* _所给文字_:
◇ ◇ ◇ ◇ ◇

摘要
本文综述了磁性微孔矿物复合材料的国内外研究现状,并阐述了磁性累托石的研究意义。
研究了共沉淀法制备纳米Fe_3O_4的最佳工艺条件:以氯化铁、硫酸亚铁为原料,按Fe~(3+)与Fe~(2+)摩尔比为4 : 3配置成溶液,用1mol/L的NaOH溶液调节pH值至11,于60℃下搅拌反应1.5 h,80℃晶化1.5 h。通过XRD、SEM、TEM、VSM分析表明,产物主要为Fe_3O_4,其平均晶粒径为14.1 nm,具有超顺磁性,磁饱和强度为56.337 A·m~2/kg,剩磁为1.195 A·m~2/kg,磁矫顽力为0.167A·m~(-1)。
采用分步复合工艺制备了Fe_3O_4负载型磁性累托石,通过XRD、TEM、VSM分析表明,Fe_3O_4粒子均匀地负着于累托石表面,磁性累托石仍具有良好的磁性,其磁饱和强度随Fe_3O_4载量的增加而增大。运用插层原理,以FeCl_3、FeSO_4及有机插层累托石为原料,制备了Fe_3O_4柱撑磁性累托石,XRD、SEM、磁性、比表面积分析结果表明累托石层间存在有Fe_3O_4。
将Fe_3O_4负载型磁性累托石用于含金属离子与有机染料模拟废水处理的实验研究表明,对废水中污染物起吸附作用的主要为磁性累托石中的累托石;当废水中污染物浓度一定时,对金属离子的吸附率与对有机物的脱色率随时间增长逐渐增大,在一定时间后趋于饱和;对三种金属离子的吸附率关系为Cu~(2+)>Zn~(2+)>Cd~(2+),对亚甲基蓝的脱色效果较甲基橙好;随着pH值的升高,对废水中金属离子的吸附率与对亚甲基蓝的脱色率增加,对甲基橙的脱色率降低;随着磁性累托石添加量的增加,对金属离子的去除率与对有机染料的脱色率增大;随着废水初始浓度的增大,对金属离子的的去除率与有机染料的脱色率逐渐降低,但磁性累托石对金属离子的吸附率增加。
将磁性累托石用于亚甲基蓝废水处理后的磁分离回收实验研究表明,各样品磁分离回收率均在96%以上,即在废水处理后利用磁选工艺便可实现该吸附剂的快速回收。

◇ ◇ ◇ ◇ ◇

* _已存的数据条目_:
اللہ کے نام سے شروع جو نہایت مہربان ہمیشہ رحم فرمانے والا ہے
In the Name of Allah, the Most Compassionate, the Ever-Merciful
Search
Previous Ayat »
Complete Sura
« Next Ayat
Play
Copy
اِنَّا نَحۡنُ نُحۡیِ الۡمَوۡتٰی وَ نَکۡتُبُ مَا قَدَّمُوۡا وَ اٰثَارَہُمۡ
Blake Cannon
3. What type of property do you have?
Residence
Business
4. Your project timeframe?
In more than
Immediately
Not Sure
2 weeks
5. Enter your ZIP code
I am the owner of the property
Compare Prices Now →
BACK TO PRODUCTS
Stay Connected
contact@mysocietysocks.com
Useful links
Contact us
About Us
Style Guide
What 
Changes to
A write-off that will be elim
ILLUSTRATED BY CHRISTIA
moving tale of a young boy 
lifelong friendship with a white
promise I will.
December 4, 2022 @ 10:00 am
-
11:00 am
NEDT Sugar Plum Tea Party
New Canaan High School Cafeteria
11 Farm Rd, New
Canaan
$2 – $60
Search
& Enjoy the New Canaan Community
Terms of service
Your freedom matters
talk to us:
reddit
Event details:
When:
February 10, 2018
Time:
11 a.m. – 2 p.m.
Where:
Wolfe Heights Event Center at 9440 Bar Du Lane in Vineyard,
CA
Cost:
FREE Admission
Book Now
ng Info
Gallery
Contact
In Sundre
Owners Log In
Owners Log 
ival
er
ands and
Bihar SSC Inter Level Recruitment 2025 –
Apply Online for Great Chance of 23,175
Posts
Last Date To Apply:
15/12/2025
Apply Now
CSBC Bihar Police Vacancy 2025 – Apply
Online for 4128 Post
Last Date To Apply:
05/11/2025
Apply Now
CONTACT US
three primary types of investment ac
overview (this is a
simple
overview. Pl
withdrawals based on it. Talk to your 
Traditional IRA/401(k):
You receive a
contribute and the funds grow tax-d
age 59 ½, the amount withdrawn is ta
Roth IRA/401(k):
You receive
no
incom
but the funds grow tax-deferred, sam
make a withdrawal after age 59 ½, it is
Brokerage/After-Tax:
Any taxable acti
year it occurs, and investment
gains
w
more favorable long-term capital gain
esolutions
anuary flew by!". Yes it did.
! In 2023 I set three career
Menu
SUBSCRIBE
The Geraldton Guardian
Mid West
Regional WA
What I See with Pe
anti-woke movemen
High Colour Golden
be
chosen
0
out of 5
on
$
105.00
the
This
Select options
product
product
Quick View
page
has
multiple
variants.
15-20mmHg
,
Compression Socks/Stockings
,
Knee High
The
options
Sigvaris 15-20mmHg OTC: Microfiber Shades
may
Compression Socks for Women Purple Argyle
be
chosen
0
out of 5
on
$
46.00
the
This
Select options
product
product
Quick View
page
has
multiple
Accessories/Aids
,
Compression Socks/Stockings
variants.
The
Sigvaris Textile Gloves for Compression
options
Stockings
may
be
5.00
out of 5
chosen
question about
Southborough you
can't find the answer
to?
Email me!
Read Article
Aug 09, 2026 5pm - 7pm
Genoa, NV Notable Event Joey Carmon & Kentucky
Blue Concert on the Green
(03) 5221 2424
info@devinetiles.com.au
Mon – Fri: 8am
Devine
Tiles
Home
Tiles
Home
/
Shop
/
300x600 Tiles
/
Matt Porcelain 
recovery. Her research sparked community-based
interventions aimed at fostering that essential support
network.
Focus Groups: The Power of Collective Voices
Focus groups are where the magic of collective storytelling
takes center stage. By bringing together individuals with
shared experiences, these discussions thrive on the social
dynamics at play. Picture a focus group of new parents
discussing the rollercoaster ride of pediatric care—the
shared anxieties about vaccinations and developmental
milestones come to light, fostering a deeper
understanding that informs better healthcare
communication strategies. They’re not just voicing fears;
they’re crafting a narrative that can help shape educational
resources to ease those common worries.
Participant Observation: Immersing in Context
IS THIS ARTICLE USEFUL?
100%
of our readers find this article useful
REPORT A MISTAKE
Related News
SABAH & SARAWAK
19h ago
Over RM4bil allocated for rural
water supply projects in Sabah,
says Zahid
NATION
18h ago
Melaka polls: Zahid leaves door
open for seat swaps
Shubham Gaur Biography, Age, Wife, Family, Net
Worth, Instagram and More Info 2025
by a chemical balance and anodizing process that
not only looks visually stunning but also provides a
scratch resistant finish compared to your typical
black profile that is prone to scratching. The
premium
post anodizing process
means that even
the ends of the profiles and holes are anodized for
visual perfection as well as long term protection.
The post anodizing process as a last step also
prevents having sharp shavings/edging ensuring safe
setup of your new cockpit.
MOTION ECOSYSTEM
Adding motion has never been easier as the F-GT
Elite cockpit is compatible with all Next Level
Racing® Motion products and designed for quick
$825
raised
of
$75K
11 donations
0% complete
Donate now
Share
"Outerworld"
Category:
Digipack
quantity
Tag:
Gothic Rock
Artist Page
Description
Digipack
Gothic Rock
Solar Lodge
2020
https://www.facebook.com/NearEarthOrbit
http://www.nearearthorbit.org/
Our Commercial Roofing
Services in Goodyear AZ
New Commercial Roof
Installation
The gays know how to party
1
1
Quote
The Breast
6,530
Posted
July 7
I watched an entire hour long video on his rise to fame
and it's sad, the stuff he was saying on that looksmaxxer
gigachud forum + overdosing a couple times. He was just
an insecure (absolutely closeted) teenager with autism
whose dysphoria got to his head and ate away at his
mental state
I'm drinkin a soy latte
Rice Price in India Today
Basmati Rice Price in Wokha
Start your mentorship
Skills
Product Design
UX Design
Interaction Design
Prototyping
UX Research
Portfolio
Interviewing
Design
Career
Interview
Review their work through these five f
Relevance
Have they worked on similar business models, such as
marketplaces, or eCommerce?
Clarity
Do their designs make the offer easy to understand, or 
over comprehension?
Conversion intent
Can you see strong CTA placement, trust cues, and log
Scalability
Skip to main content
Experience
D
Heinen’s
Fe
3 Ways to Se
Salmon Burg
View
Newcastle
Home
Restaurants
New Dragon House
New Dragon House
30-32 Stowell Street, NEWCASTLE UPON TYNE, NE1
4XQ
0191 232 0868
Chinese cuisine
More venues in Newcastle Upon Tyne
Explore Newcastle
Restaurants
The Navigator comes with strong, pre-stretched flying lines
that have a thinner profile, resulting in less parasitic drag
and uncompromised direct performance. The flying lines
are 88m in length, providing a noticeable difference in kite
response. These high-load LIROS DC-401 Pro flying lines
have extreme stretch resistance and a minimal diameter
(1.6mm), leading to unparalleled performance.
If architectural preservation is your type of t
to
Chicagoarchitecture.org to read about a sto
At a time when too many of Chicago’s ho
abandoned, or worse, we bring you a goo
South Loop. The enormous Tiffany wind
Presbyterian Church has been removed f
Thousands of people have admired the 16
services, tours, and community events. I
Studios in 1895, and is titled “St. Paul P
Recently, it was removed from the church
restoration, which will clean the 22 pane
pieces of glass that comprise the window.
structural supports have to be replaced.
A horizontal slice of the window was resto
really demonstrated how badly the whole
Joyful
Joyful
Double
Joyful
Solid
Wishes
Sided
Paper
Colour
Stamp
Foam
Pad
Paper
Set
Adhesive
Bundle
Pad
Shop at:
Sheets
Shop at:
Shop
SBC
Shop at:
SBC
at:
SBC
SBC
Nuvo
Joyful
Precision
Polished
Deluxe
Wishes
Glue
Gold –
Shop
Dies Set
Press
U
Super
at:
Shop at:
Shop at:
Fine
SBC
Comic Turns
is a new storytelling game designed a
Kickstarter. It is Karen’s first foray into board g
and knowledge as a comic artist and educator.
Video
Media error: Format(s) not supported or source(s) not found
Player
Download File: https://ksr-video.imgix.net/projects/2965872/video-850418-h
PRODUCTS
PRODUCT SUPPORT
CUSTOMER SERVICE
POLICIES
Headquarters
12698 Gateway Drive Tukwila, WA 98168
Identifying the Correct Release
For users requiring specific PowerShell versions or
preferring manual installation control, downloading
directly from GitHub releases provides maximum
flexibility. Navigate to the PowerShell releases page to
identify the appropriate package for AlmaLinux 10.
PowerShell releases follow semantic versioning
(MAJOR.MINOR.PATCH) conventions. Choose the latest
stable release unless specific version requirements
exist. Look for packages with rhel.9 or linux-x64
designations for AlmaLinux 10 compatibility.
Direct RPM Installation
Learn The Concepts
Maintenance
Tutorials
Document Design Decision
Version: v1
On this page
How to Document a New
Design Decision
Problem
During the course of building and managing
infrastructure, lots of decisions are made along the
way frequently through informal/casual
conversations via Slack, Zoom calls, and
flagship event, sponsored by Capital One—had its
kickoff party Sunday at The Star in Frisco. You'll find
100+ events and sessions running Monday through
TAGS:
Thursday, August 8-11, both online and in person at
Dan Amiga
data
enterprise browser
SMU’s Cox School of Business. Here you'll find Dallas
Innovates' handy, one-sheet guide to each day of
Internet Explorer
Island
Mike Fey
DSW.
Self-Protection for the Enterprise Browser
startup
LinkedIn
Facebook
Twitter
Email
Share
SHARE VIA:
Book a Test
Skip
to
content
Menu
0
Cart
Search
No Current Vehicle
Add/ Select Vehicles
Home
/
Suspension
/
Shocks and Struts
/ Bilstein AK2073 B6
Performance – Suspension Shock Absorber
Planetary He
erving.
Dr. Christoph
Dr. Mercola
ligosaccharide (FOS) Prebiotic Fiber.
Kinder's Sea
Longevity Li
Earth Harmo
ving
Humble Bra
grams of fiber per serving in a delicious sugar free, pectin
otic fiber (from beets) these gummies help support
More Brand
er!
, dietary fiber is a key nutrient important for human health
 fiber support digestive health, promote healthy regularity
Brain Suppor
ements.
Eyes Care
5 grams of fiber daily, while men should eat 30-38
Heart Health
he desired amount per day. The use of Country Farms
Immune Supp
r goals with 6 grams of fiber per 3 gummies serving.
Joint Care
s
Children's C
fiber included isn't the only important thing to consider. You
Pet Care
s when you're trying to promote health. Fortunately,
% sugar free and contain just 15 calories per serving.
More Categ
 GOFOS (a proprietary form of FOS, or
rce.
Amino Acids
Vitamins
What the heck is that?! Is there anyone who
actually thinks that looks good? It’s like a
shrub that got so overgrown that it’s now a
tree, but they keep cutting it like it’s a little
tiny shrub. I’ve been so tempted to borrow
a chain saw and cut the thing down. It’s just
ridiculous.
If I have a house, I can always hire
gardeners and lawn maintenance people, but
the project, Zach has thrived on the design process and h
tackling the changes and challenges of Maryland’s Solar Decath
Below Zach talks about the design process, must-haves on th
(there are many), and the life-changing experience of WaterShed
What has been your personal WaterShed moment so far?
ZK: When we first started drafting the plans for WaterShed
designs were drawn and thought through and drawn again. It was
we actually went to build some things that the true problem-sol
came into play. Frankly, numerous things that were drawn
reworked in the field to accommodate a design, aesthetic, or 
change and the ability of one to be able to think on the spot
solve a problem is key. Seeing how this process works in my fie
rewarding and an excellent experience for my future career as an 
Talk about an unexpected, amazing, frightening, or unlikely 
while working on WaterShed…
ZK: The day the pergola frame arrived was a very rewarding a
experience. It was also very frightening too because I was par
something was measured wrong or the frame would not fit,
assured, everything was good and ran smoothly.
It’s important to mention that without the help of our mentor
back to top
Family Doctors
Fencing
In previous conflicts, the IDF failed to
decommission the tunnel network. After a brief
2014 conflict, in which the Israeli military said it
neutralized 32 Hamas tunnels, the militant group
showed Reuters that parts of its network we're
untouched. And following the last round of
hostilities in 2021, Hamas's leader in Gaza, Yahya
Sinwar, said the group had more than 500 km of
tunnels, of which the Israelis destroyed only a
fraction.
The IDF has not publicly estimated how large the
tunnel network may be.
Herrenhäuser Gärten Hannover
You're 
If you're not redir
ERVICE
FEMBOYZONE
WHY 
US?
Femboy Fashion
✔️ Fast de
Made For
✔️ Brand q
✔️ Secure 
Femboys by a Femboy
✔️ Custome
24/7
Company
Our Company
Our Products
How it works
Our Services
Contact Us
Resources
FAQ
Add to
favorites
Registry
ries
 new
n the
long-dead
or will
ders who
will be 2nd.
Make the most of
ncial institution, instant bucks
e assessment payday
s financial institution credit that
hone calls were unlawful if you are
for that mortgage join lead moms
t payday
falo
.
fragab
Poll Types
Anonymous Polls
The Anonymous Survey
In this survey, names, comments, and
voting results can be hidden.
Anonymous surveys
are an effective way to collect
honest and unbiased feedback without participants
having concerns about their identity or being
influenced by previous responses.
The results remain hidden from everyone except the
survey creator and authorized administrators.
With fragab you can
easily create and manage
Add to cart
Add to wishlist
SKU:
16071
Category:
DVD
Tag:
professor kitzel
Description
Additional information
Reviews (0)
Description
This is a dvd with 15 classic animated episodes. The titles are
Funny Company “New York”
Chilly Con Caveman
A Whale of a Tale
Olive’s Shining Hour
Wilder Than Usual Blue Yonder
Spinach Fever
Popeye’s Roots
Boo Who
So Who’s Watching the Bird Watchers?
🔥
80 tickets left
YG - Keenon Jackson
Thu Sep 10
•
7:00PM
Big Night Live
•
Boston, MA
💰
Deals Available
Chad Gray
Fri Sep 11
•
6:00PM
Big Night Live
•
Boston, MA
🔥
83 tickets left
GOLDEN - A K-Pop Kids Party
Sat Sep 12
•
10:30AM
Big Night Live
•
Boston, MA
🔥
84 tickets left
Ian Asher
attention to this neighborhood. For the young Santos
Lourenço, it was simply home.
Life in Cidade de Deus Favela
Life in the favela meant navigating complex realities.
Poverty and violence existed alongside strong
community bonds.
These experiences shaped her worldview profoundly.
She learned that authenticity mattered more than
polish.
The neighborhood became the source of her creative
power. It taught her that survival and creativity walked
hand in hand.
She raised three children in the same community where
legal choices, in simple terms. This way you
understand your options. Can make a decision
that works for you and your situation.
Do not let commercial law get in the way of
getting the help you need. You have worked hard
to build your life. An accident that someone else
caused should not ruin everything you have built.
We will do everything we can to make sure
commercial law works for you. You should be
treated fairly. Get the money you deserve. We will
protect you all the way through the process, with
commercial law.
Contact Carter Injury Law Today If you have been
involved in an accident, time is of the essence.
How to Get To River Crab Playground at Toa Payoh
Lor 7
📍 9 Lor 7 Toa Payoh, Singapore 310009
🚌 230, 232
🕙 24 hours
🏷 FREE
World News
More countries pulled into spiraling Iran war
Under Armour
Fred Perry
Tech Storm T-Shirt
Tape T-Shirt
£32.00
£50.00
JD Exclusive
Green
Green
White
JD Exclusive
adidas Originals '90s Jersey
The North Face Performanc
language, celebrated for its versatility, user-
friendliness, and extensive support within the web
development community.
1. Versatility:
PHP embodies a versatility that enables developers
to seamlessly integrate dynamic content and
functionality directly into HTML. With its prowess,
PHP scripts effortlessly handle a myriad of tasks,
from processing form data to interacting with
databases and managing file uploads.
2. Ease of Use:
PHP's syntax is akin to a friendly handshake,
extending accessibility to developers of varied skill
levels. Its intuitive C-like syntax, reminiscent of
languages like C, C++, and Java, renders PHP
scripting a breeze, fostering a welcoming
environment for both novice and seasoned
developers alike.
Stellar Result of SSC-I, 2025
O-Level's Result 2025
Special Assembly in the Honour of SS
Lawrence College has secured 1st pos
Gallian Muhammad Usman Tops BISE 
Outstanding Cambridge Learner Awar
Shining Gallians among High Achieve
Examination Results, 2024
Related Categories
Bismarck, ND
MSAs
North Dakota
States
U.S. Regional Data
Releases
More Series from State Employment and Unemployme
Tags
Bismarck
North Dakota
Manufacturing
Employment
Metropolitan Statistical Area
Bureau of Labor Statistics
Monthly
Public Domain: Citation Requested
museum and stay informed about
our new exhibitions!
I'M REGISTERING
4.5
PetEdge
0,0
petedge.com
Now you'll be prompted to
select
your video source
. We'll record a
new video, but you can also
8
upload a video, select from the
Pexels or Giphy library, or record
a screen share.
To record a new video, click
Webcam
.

◇ ◇ ◇ ◇ ◇

* _要做的事_:
a) 按照这段摘要,用共沉淀法制得的Fe_3O_4平均晶粒径是多少?
b) 修改这段摘要里以“采用分步复合工艺制备了Fe_”开头、以“托石对金属离子的吸附率增加。”结尾的部分:把其中的“脱色率”改成“褪色率”,再完整写出这一部分。

* _答案如下_:
a) 14.1 nm。

b)
采用分步复合工艺制备了Fe_3O_4负载型磁性累托石,通过XRD、TEM、VSM分析表明,Fe_3O_4粒子均匀地负着于累托石表面,磁性累托石仍具有良好的磁性,其磁饱和强度随Fe_3O_4载量的增加而增大。运用插层原理,以FeCl_3、FeSO_4及有机插层累托石为原料,制备了Fe_3O_4柱撑磁性累托石,XRD、SEM、磁性、比表面积分析结果表明累托石层间存在有Fe_3O_4。
将Fe_3O_4负载型磁性累托石用于含金属离子与有机染料模拟废水处理的实验研究表明,对废水中污染物起吸附作用的主要为磁性累托石中的累托石;当废水中污染物浓度一定时,对金属离子的吸附率与对有机物的褪色率随时间增长逐渐增大,在一定时间后趋于饱和;对三种金属离子的吸附率关系为Cu~(2+)>Zn~(2+)>Cd~(2+),对亚甲基蓝的脱色效果较甲基橙好;随着pH值的升高,对废水中金属离子的吸附率与对亚甲基蓝的褪色率增加,对甲基橙的褪色率降低;随着磁性累托石添加量的增加,对金属离子的去除率与对有机染料的褪色率增大;随着废水初始浓度的增大,对金属离子的的去除率与有机染料的褪色率逐渐降低,但磁性累托石对金属离子的吸附率增加。